WORK TO BE COMPLETED: An exact copy of the records is required, minus the pictures they hold.

Machine-readable electronics designs:
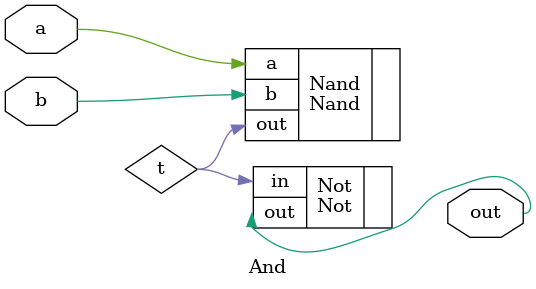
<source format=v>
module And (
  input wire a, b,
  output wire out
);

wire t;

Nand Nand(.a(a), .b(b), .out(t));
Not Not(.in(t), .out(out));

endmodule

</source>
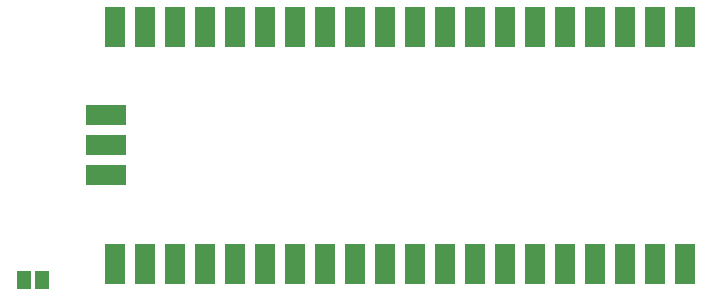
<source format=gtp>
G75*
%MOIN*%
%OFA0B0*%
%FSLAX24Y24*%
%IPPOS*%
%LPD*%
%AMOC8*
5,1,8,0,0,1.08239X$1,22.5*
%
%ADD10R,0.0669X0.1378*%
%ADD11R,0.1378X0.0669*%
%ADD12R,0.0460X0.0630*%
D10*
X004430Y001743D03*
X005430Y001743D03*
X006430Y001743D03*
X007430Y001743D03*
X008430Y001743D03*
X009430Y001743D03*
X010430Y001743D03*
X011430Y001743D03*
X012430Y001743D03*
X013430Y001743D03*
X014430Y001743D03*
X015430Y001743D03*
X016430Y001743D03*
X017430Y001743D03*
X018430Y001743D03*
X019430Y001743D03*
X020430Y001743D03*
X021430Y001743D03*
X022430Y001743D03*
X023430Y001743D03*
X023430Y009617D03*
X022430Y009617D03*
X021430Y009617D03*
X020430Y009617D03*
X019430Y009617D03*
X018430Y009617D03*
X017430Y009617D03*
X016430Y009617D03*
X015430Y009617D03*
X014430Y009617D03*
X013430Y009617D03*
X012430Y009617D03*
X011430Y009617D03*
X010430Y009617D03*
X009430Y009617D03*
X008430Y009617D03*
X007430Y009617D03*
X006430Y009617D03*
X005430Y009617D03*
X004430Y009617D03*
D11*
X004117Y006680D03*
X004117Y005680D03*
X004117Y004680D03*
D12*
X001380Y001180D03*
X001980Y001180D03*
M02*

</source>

YOUR SOLUTION:
<source format=v>
module And (
  input wire a, b,
  output wire out
);

wire t;

Nand Nand(.a(a), .b(b), .out(t));
Not Not(.in(t), .out(out));

endmodule

</source>
<source format=gtp>
G75*
%MOIN*%
%OFA0B0*%
%FSLAX24Y24*%
%IPPOS*%
%LPD*%
%AMOC8*
5,1,8,0,0,1.08239X$1,22.5*
%
%ADD10R,0.0669X0.1378*%
%ADD11R,0.1378X0.0669*%
%ADD12R,0.0460X0.0630*%
D10*
X004430Y001743D03*
X005430Y001743D03*
X006430Y001743D03*
X007430Y001743D03*
X008430Y001743D03*
X009430Y001743D03*
X010430Y001743D03*
X011430Y001743D03*
X012430Y001743D03*
X013430Y001743D03*
X014430Y001743D03*
X015430Y001743D03*
X016430Y001743D03*
X017430Y001743D03*
X018430Y001743D03*
X019430Y001743D03*
X020430Y001743D03*
X021430Y001743D03*
X022430Y001743D03*
X023430Y001743D03*
X023430Y009617D03*
X022430Y009617D03*
X021430Y009617D03*
X020430Y009617D03*
X019430Y009617D03*
X018430Y009617D03*
X017430Y009617D03*
X016430Y009617D03*
X015430Y009617D03*
X014430Y009617D03*
X013430Y009617D03*
X012430Y009617D03*
X011430Y009617D03*
X010430Y009617D03*
X009430Y009617D03*
X008430Y009617D03*
X007430Y009617D03*
X006430Y009617D03*
X005430Y009617D03*
X004430Y009617D03*
D11*
X004117Y006680D03*
X004117Y005680D03*
X004117Y004680D03*
D12*
X001380Y001180D03*
X001980Y001180D03*
M02*

</source>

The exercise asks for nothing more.